Items from a dataset:
==========

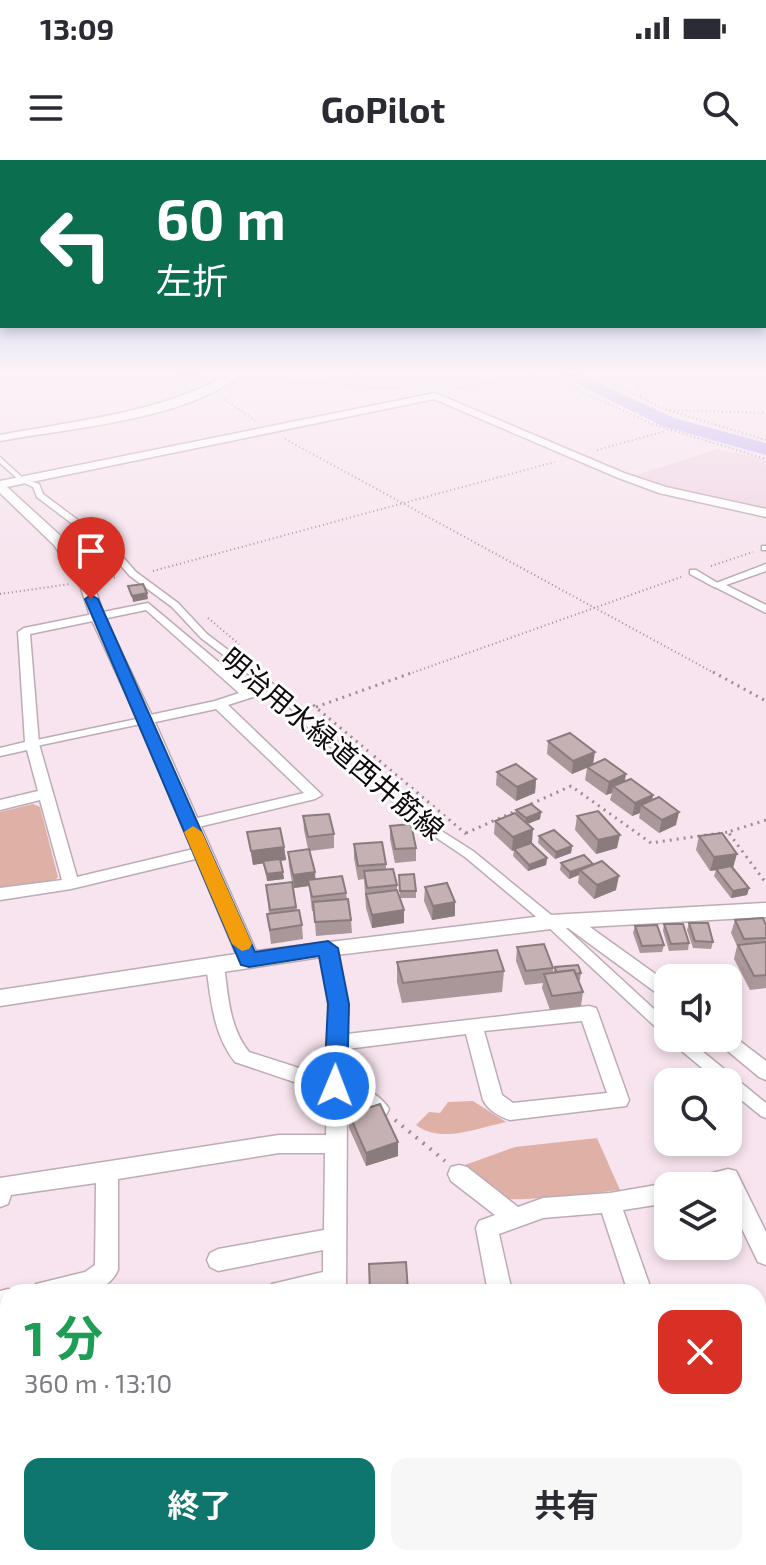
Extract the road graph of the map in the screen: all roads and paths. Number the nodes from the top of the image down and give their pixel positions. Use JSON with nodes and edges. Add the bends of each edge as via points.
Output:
{"nodes":[{"id":1,"x":220,"y":438,"type":"edge"},
{"id":2,"x":283,"y":438,"type":"edge"},
{"id":3,"x":532,"y":438,"type":"edge"},
{"id":4,"x":642,"y":438,"type":"edge"},
{"id":5,"x":689,"y":438,"type":"edge"},
{"id":6,"x":575,"y":456,"type":"junction"},
{"id":7,"x":0,"y":459,"type":"edge"},
{"id":8,"x":766,"y":459,"type":"edge"},
{"id":9,"x":22,"y":480,"type":"junction"},
{"id":10,"x":0,"y":486,"type":"edge"},
{"id":11,"x":404,"y":502,"type":"junction"},
{"id":12,"x":766,"y":513,"type":"edge"},
{"id":13,"x":765,"y":548,"type":"edge"},
{"id":14,"x":764,"y":569,"type":"edge"},
{"id":15,"x":151,"y":572,"type":"dead end"},
{"id":16,"x":693,"y":572,"type":"junction"},
{"id":17,"x":717,"y":585,"type":"junction"},
{"id":18,"x":595,"y":608,"type":"junction"},
{"id":19,"x":766,"y":610,"type":"edge"},
{"id":20,"x":97,"y":616,"type":"junction"},
{"id":21,"x":766,"y":701,"type":"edge"},
{"id":22,"x":219,"y":704,"type":"junction"},
{"id":23,"x":316,"y":707,"type":"dead end"},
{"id":24,"x":146,"y":720,"type":"junction"},
{"id":25,"x":32,"y":744,"type":"junction"},
{"id":26,"x":0,"y":752,"type":"edge"},
{"id":27,"x":46,"y":794,"type":"junction"},
{"id":28,"x":0,"y":805,"type":"edge"},
{"id":29,"x":766,"y":820,"type":"edge"},
{"id":30,"x":190,"y":824,"type":"junction"},
{"id":31,"x":728,"y":832,"type":"junction"},
{"id":32,"x":466,"y":833,"type":"dead end"},
{"id":33,"x":202,"y":852,"type":"junction"},
{"id":34,"x":766,"y":883,"type":"edge"},
{"id":35,"x":71,"y":884,"type":"junction"},
{"id":36,"x":0,"y":894,"type":"edge"},
{"id":37,"x":766,"y":910,"type":"edge"},
{"id":38,"x":560,"y":922,"type":"junction"},
{"id":39,"x":328,"y":948,"type":"junction"},
{"id":40,"x":249,"y":960,"type":"junction"},
{"id":41,"x":215,"y":965,"type":"junction"},
{"id":42,"x":654,"y":983,"type":"edge"},
{"id":43,"x":0,"y":998,"type":"edge"},
{"id":44,"x":654,"y":1016,"type":"edge"},
{"id":45,"x":473,"y":1025,"type":"junction"},
{"id":46,"x":336,"y":1043,"type":"junction"},
{"id":47,"x":693,"y":1052,"type":"edge"},
{"id":48,"x":742,"y":1052,"type":"edge"},
{"id":49,"x":766,"y":1072,"type":"edge"},
{"id":50,"x":335,"y":1086,"type":"junction"},
{"id":51,"x":379,"y":1109,"type":"joint"},
{"id":52,"x":766,"y":1112,"type":"edge"},
{"id":53,"x":335,"y":1144,"type":"junction"},
{"id":54,"x":107,"y":1172,"type":"junction"},
{"id":55,"x":459,"y":1174,"type":"joint"},
{"id":56,"x":654,"y":1195,"type":"edge"},
{"id":57,"x":0,"y":1197,"type":"edge"},
{"id":58,"x":610,"y":1203,"type":"junction"},
{"id":59,"x":742,"y":1206,"type":"edge"},
{"id":60,"x":515,"y":1218,"type":"junction"},
{"id":61,"x":333,"y":1238,"type":"junction"},
{"id":62,"x":766,"y":1255,"type":"edge"},
{"id":63,"x":218,"y":1260,"type":"dead end"},
{"id":64,"x":82,"y":1284,"type":"edge"},
{"id":65,"x":334,"y":1284,"type":"edge"},
{"id":66,"x":498,"y":1284,"type":"edge"},
{"id":67,"x":637,"y":1284,"type":"edge"}],
"edges":[{"from":1,"to":9,"type":"street"},
{"from":2,"to":11,"type":"path"},
{"from":3,"to":6,"type":"street"},
{"from":4,"to":6,"type":"path"},
{"from":5,"to":8,"type":"path"},
{"from":6,"to":11,"type":"path"},
{"from":6,"to":12,"type":"street","via":[[663,490]]},
{"from":7,"to":9,"type":"street","name":"明治用水緑道西井筋線"},
{"from":9,"to":10,"type":"street"},
{"from":9,"to":38,"type":"street","name":"明治用水緑道西井筋線","via":[[111,549],[204,636],[287,699],[428,829]]},
{"from":10,"to":20,"type":"street","via":[[59,542],[86,582]]},
{"from":11,"to":15,"type":"path"},
{"from":11,"to":18,"type":"path"},
{"from":13,"to":16,"type":"path"},
{"from":14,"to":17,"type":"street"},
{"from":16,"to":17,"type":"street"},
{"from":16,"to":18,"type":"path"},
{"from":17,"to":19,"type":"street"},
{"from":18,"to":21,"type":"path"},
{"from":18,"to":23,"type":"path"},
{"from":20,"to":22,"type":"street","via":[[148,606],[248,694]]},
{"from":20,"to":24,"type":"street"},
{"from":20,"to":25,"type":"street","via":[[24,632]]},
{"from":22,"to":24,"type":"street"},
{"from":22,"to":30,"type":"street","via":[[315,795]]},
{"from":24,"to":25,"type":"street"},
{"from":24,"to":30,"type":"street"},
{"from":25,"to":26,"type":"street"},
{"from":25,"to":27,"type":"street"},
{"from":27,"to":28,"type":"street"},
{"from":27,"to":35,"type":"street"},
{"from":29,"to":31,"type":"path"},
{"from":30,"to":33,"type":"street"},
{"from":31,"to":32,"type":"path","via":[[651,843],[571,786]]},
{"from":31,"to":34,"type":"path"},
{"from":33,"to":35,"type":"street"},
{"from":33,"to":40,"type":"street"},
{"from":35,"to":36,"type":"street"},
{"from":37,"to":38,"type":"street"},
{"from":38,"to":39,"type":"street"},
{"from":38,"to":42,"type":"street"},
{"from":38,"to":44,"type":"street","name":"明治用水緑道西井筋線"},
{"from":39,"to":40,"type":"street"},
{"from":39,"to":46,"type":"street","via":[[338,1004]]},
{"from":40,"to":41,"type":"street"},
{"from":41,"to":43,"type":"street"},
{"from":41,"to":50,"type":"street","via":[[234,1049],[242,1057]]},
{"from":45,"to":45,"type":"street","via":[[589,1013],[619,1100],[510,1112],[493,1100]]},
{"from":45,"to":46,"type":"street"},
{"from":46,"to":50,"type":"street"},
{"from":47,"to":52,"type":"street"},
{"from":48,"to":49,"type":"street"},
{"from":50,"to":51,"type":"street"},
{"from":50,"to":53,"type":"street"},
{"from":51,"to":55,"type":"path"},
{"from":53,"to":54,"type":"street","via":[[279,1144]]},
{"from":53,"to":61,"type":"street"},
{"from":54,"to":57,"type":"street","via":[[7,1184]]},
{"from":54,"to":64,"type":"street","via":[[106,1270]]},
{"from":55,"to":60,"type":"street"},
{"from":56,"to":58,"type":"street"},
{"from":58,"to":60,"type":"street","via":[[543,1208]]},
{"from":58,"to":67,"type":"street"},
{"from":59,"to":62,"type":"street"},
{"from":60,"to":66,"type":"street","via":[[487,1228]]},
{"from":61,"to":63,"type":"street"},
{"from":61,"to":65,"type":"street"}]}
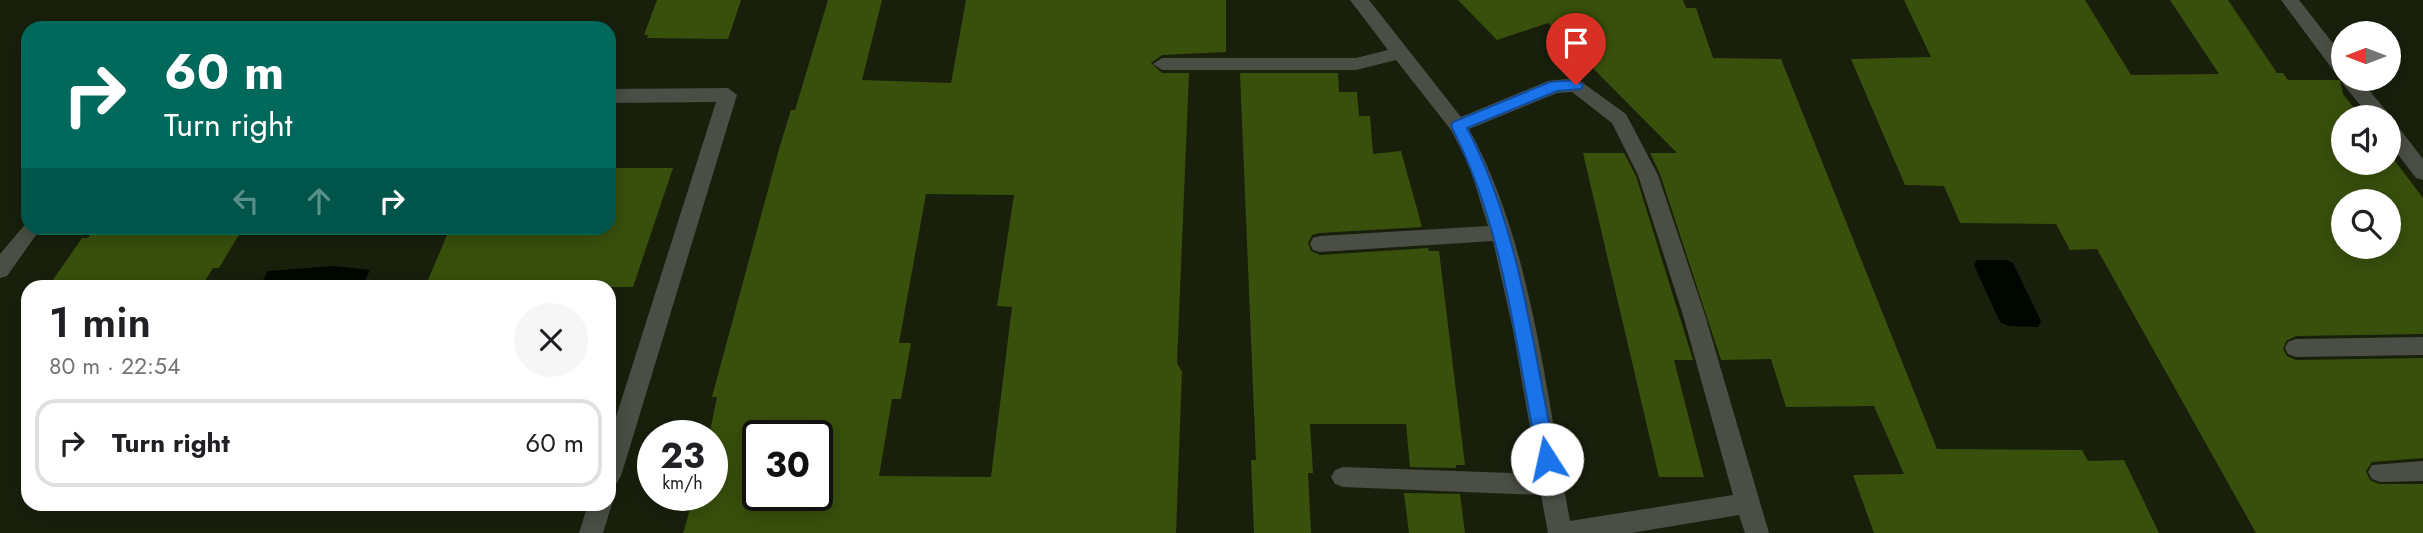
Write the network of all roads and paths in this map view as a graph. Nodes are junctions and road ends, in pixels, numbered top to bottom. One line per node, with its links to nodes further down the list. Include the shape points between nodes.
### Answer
1 (1359, 0): 3 (street)
2 (2290, 0): 4 (street)
3 (1401, 53): 5 (street, via 1356,64); 9 (street)
4 (2331, 53)
5 (1162, 64)
6 (2359, 91): 8 (street)
7 (616, 96): 18 (street, via 728,94)
8 (2371, 105)
9 (1458, 126): 12 (street, via 1479,165); 23 (street, via 1555,86 1576,85 1619,119 1648,175 1694,315)
10 (2401, 145): 11 (street)
11 (2423, 173)
12 (1500, 233): 14 (street); 22 (street, via 1524,330)
13 (26, 235): 15 (street)
14 (1320, 244)
15 (0, 270)
16 (2423, 346): 17 (street)
17 (2296, 348)
18 (616, 454)
19 (2423, 471): 20 (street)
20 (2380, 472)
21 (1343, 477): 22 (street)
22 (1552, 485): 26 (street)
23 (1746, 503): 26 (street); 27 (street)
24 (598, 511): 25 (street)
25 (591, 533)
26 (1562, 533)
27 (1757, 533)

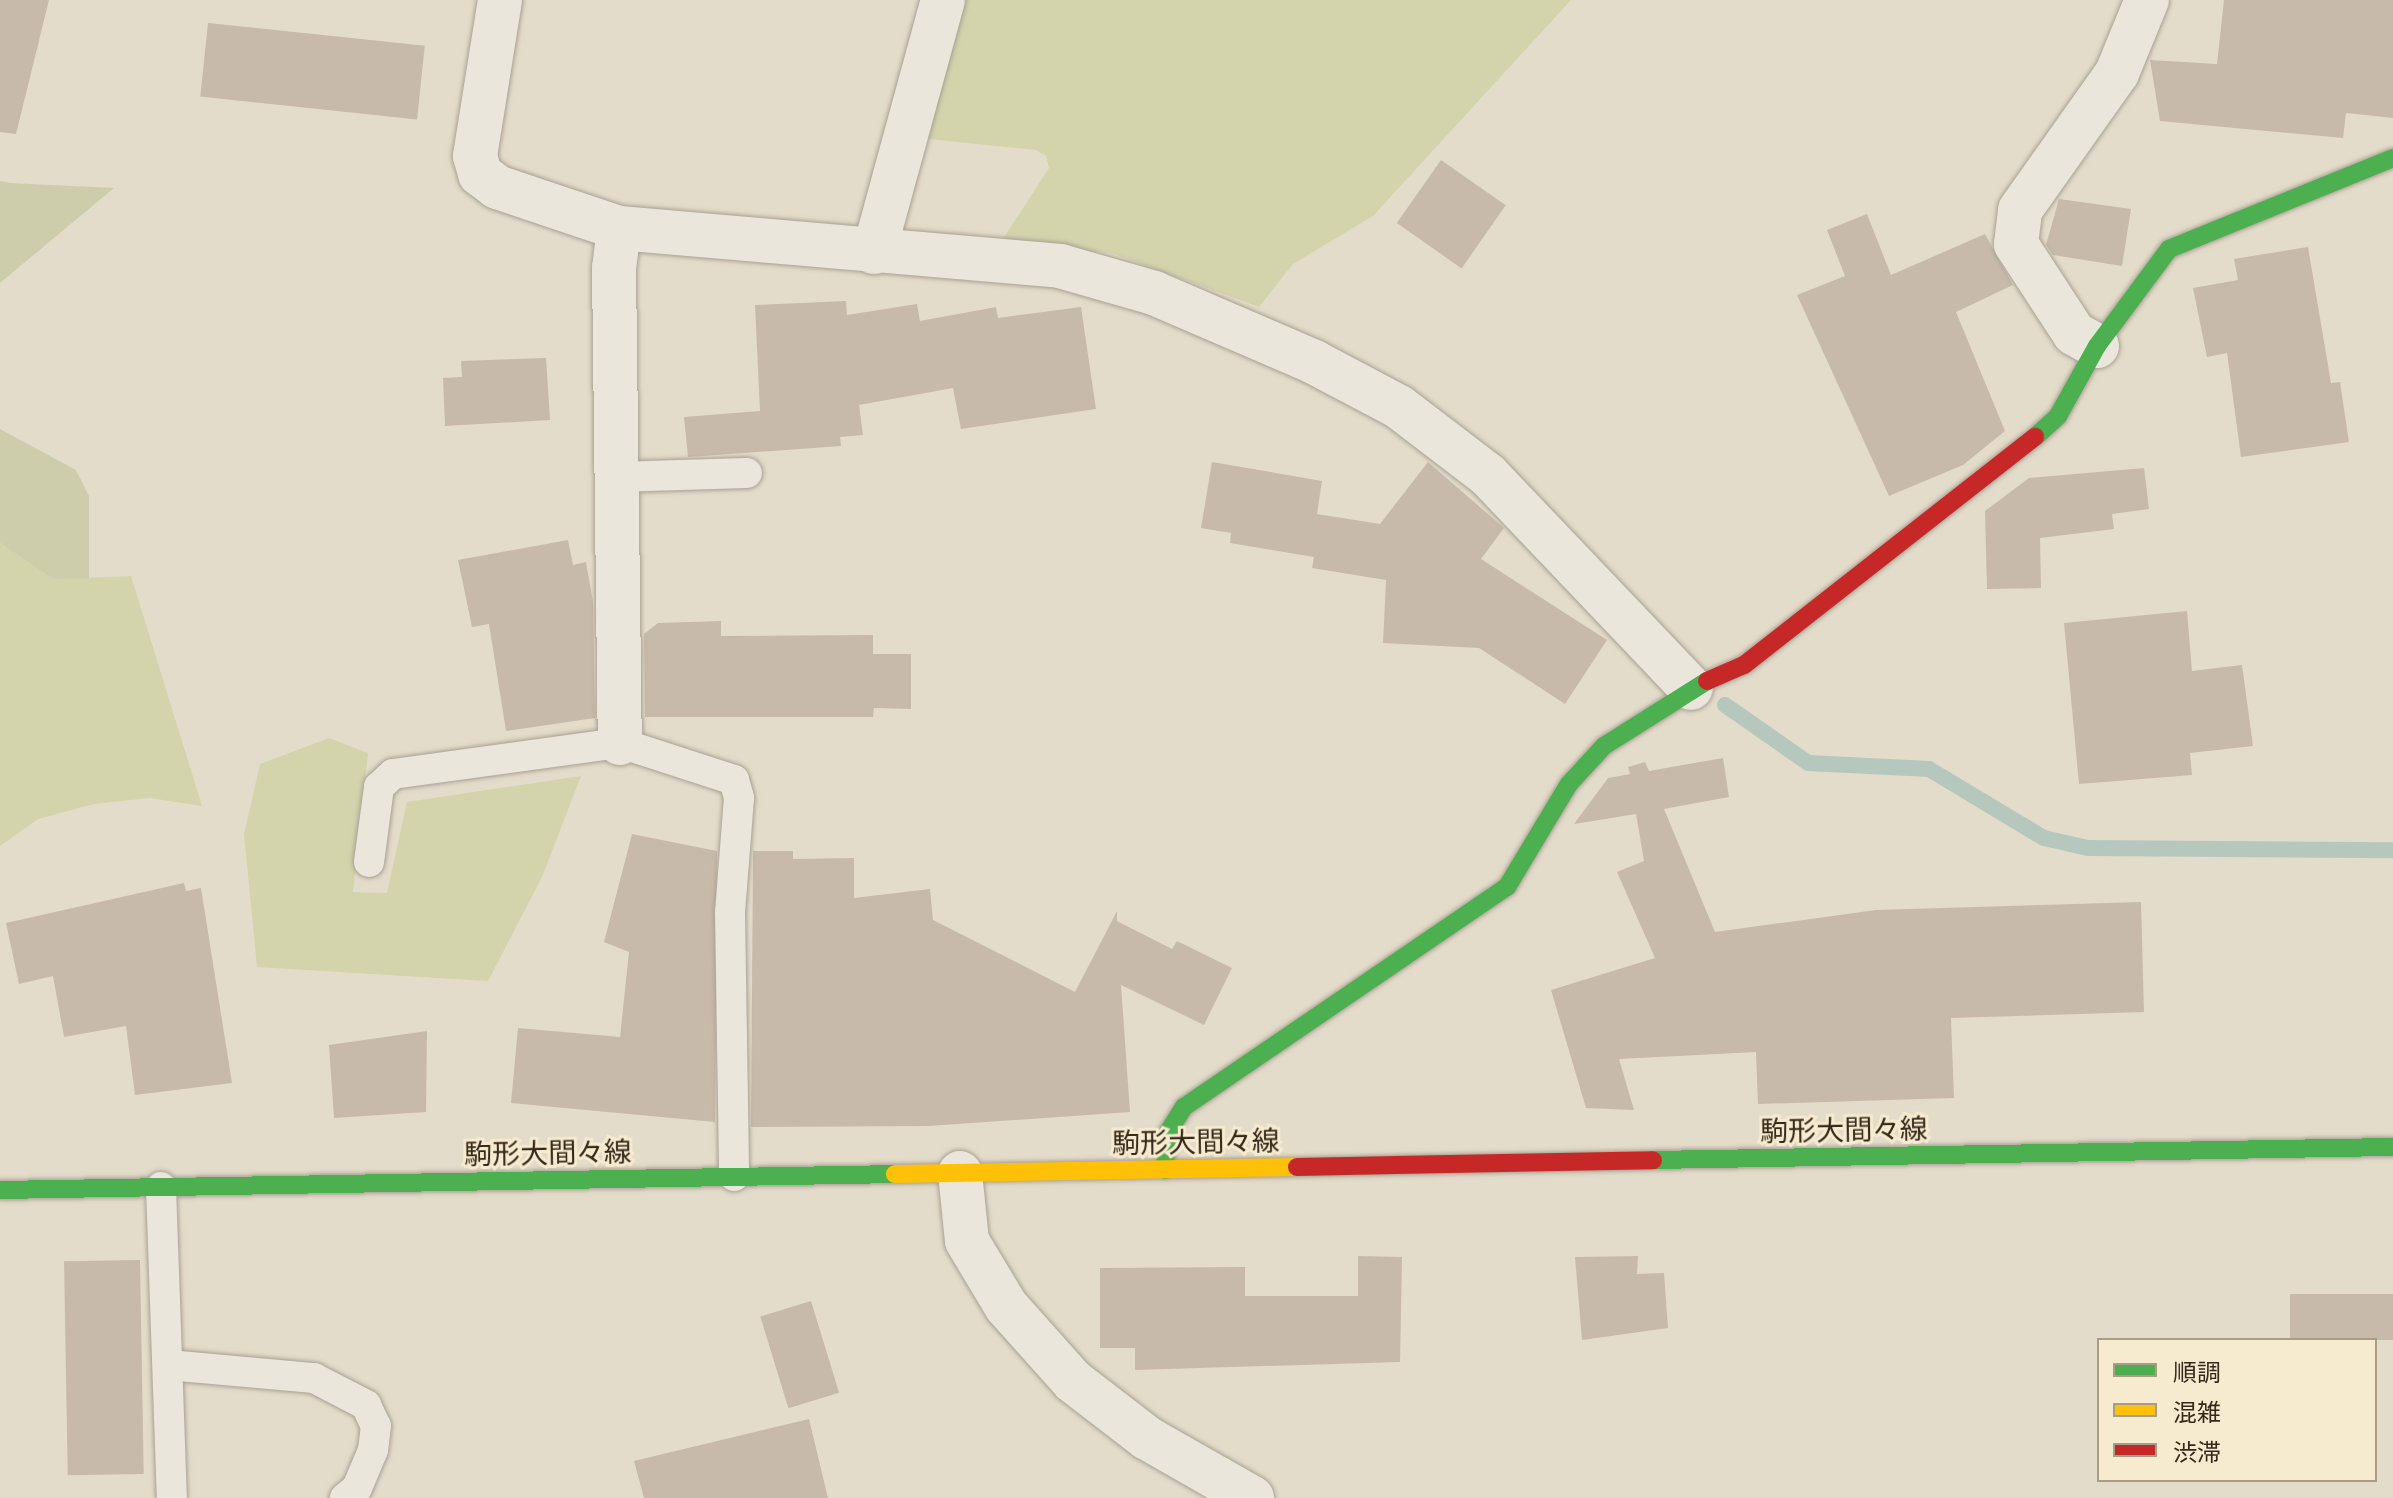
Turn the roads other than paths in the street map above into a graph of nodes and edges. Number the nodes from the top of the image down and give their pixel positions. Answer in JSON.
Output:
{"nodes":[{"id":1,"x":500,"y":0,"type":"edge"},
{"id":2,"x":943,"y":0,"type":"edge"},
{"id":3,"x":2147,"y":0,"type":"edge"},
{"id":4,"x":2393,"y":158,"type":"edge"},
{"id":5,"x":619,"y":228,"type":"junction"},
{"id":6,"x":874,"y":252,"type":"junction"},
{"id":7,"x":2097,"y":346,"type":"junction"},
{"id":8,"x":747,"y":473,"type":"dead end"},
{"id":9,"x":614,"y":477,"type":"junction"},
{"id":10,"x":1691,"y":688,"type":"junction"},
{"id":11,"x":620,"y":743,"type":"junction"},
{"id":12,"x":369,"y":862,"type":"dead end"},
{"id":13,"x":2393,"y":1147,"type":"edge"},
{"id":14,"x":1165,"y":1170,"type":"junction"},
{"id":15,"x":960,"y":1173,"type":"junction"},
{"id":16,"x":734,"y":1176,"type":"junction"},
{"id":17,"x":161,"y":1187,"type":"junction"},
{"id":18,"x":0,"y":1190,"type":"edge"},
{"id":19,"x":168,"y":1365,"type":"junction"},
{"id":20,"x":172,"y":1498,"type":"edge"},
{"id":21,"x":345,"y":1498,"type":"edge"},
{"id":22,"x":1252,"y":1498,"type":"edge"}],
"edges":[{"from":1,"to":5,"type":"street"},
{"from":2,"to":6,"type":"street"},
{"from":3,"to":7,"type":"street"},
{"from":4,"to":7,"type":"main road"},
{"from":5,"to":6,"type":"street"},
{"from":5,"to":9,"type":"street"},
{"from":6,"to":10,"type":"street"},
{"from":7,"to":10,"type":"main road"},
{"from":8,"to":9,"type":"lane"},
{"from":9,"to":11,"type":"street"},
{"from":10,"to":14,"type":"main road"},
{"from":11,"to":12,"type":"lane"},
{"from":11,"to":16,"type":"lane"},
{"from":13,"to":14,"type":"main road","name":"駒形大間々線"},
{"from":14,"to":15,"type":"main road","name":"駒形大間々線"},
{"from":15,"to":16,"type":"main road","name":"駒形大間々線"},
{"from":15,"to":22,"type":"street"},
{"from":16,"to":17,"type":"main road","name":"駒形大間々線"},
{"from":17,"to":18,"type":"main road","name":"駒形大間々線"},
{"from":17,"to":19,"type":"lane"},
{"from":19,"to":20,"type":"lane"},
{"from":19,"to":21,"type":"lane"}]}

==========

== Your assignment ==
What are the lines above that hold the string "駒形大間々線"? Copy them.

== Task result ==
{"from":13,"to":14,"type":"main road","name":"駒形大間々線"},
{"from":14,"to":15,"type":"main road","name":"駒形大間々線"},
{"from":15,"to":16,"type":"main road","name":"駒形大間々線"},
{"from":16,"to":17,"type":"main road","name":"駒形大間々線"},
{"from":17,"to":18,"type":"main road","name":"駒形大間々線"},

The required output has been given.